Since we’ve ensured there’s not enough heap memory to allocate a single block of 0x1FFF bytes, this thread is now sleeping and waiting for more kernel heap memory to become available.

free the socket

Now that the first thread has fallen asleep, unlocking g_network_mutex in the process, the second thread can free the socket the ioctl is operating on right now.

overwrite memory with controlled data

For that, I’ve used sceNetControl(int a1, int a2, void *ubuf, int argsize). When passed proper flags, it will allocate a buffer = malloc(argsize) and then copy in user data. At the end of the function, the buffer is freed but it doesn’t really matter because free() doesn’t destroy our data.

With an argsize that matches the socket object size and proper kernel heap spraying, the allocated buffer will have the same address as the freed socket.

free heap memory

Just free some of the dumps allocated in the second step. When there’s a contiguous block of 0x1FFF free bytes available, the first thread will wake up and give us …

code exec

Since we control the whole socket struct, we can set vptr to whatever value we’d like, and as such gain control over fptr as well. However! There are some exploit mitigations that we still have to bypass.

Bypassing the mitigations


Vita’s architecture is ARM which doesn’t have anything named SMEP or SMAP, however these terms are widely used and understood. (On Vita such functionality is implemented using the Domain Access Control Register).


  • the kernel cannot execute user executable code
  • the kernel cannot read or write user memory (outside of utility functions specifically made for that purpose)

As a result, we cannot just point vptr into user memory, or fptr into user code.

We bypass both KASLR & DACR protections with one kernel stack disclosure in the sceIoDevctl system call:

  • to bypass KASLR, leak a SceSysmem address
  • to bypass DACR, leak kernel thread stack base. Then plant our data into the kernel stack

The same sceIoDevctl system call with different arguments is used for planting data into the kernel stack.

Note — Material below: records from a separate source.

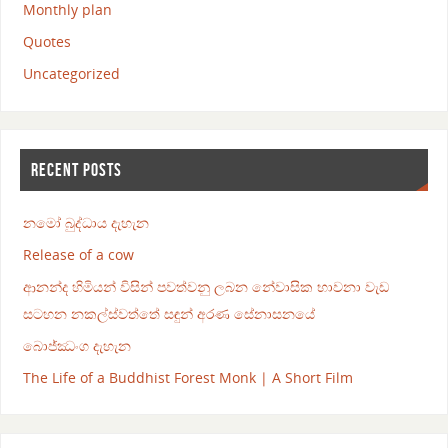
Monthly plan
Quotes
Uncategorized
RECENT POSTS
නමෝ බුද්ධාය දැහැන
Release of a cow
ආනන්ද හිමියන් විසින් පවත්වනු ලබන නේවාසික භාවනා වැඩ
සටහන නකල්ස්වත්තේ සඳුන් අරණ සේනාසනයේ
බොජ්ඣංග දැහැන
The Life of a Buddhist Forest Monk | A Short Film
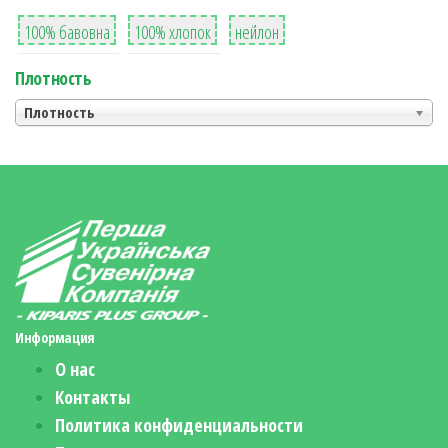
8
36
2
100% бавовна
100% хлопок
нейлон
Плотность
Плотность
Информация
О нас
Контакты
Политика конфиденциальности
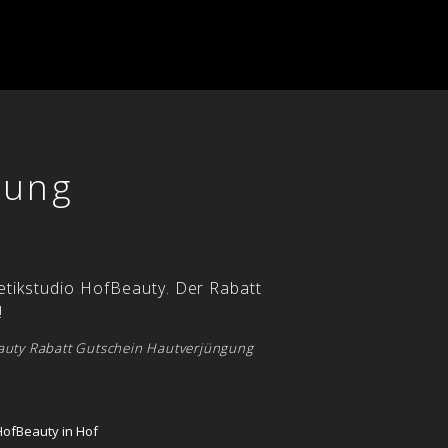
gung
etikstudio HofBeauty. Der Rabatt
!
eauty Rabatt Gutschein Hautverjüngung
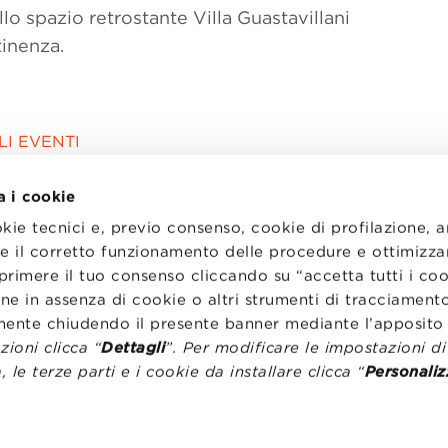
o spazio retrostante Villa Guastavillani
tinenza.
I EVENTI
a i cookie
okie tecnici e, previo consenso, cookie di profilazione, 
tire il corretto funzionamento delle procedure e ottimizza
primere il tuo consenso cliccando su “accetta tutti i co
ne in assenza di cookie o altri strumenti di tracciamento
emente chiudendo il presente banner mediante l’apposi
ioni clicca “
Dettagli
”. Per modificare le impostazioni d
, le terze parti e i cookie da installare clicca “
Personaliz
I
LAVORA CON NOI
RENZA
STATUTO
CODICE ETICO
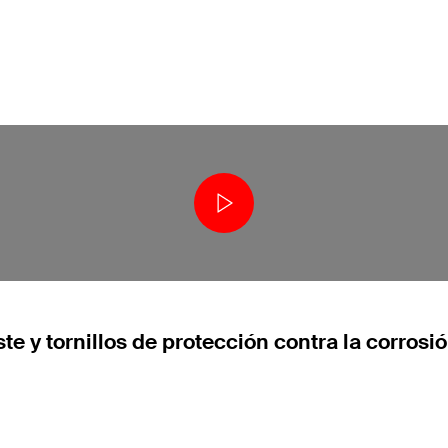
te y tornillos de protección contra la corrosi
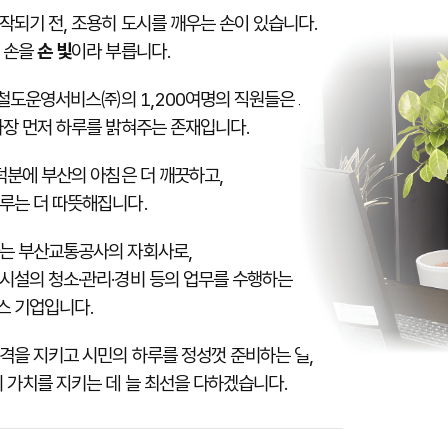
작되기 전, 조용히 도시를 깨우는 손이 있습니다.
 손을
손 빛
이라 부릅니다.
철도운영서비스㈜의 1,200여명의 직원들은 보이지
가장 먼저 하루를 밝혀주는 존재
입니다.
덕분에 부산의 아침은 더 깨끗하고,
루는 더 따뜻해집니다.
는 부산교통공사의 자회사로,
시설의 청소·관리·경비 등의 업무를 수행하는
스 기업입니다.
격을 지키고 시민의 하루를 정성껏 준비하는 일,
의 가치를 지키는 데 늘 최선을 다하겠습니다.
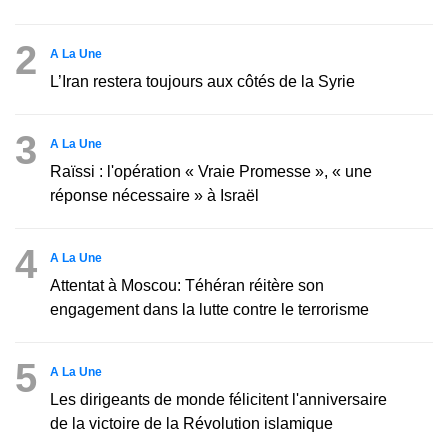
2
A La Une
L’Iran restera toujours aux côtés de la Syrie
3
A La Une
Raïssi : l'opération « Vraie Promesse », « une
réponse nécessaire » à Israël
4
A La Une
Attentat à Moscou: Téhéran réitère son
engagement dans la lutte contre le terrorisme
5
A La Une
Les dirigeants de monde félicitent l'anniversaire
de la victoire de la Révolution islamique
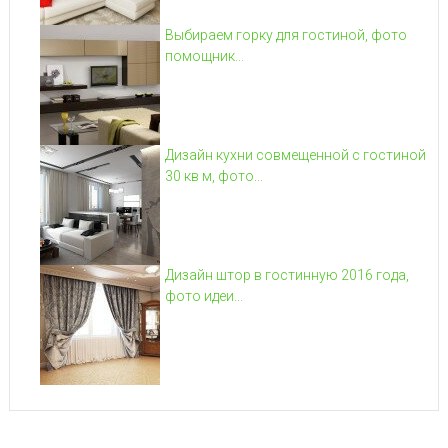
Выбираем горку для гостиной, фото
помощник...
Дизайн кухни совмещенной с гостиной
30 кв м, фото...
Дизайн штор в гостинную 2016 года,
фото идеи...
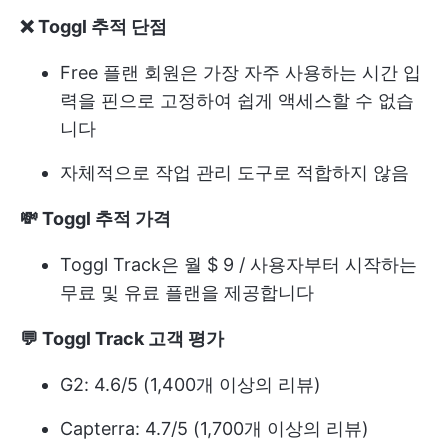
❌ Toggl 추적 단점
Free 플랜 회원은 가장 자주 사용하는 시간 입
력을 핀으로 고정하여 쉽게 액세스할 수 없습
니다
자체적으로 작업 관리 도구로 적합하지 않음
💸 Toggl 추적 가격
Toggl Track은 월 $ 9 / 사용자부터 시작하는
무료 및 유료 플랜을 제공합니다
💬 Toggl Track 고객 평가
G2: 4.6/5 (1,400개 이상의 리뷰)
Capterra: 4.7/5 (1,700개 이상의 리뷰)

Now that we have our data in the kernel space, to bypass the execute never bit (only executable memory can be executed), build a ROP chain in kernel space and pivot to it.

Since we’ve only leaked SceSysmem base, we can only use gadgets from that kernel module, but that’s more than enough.

That’s it

You can find source code for the exploit here. Bring your own kernel ROP chain.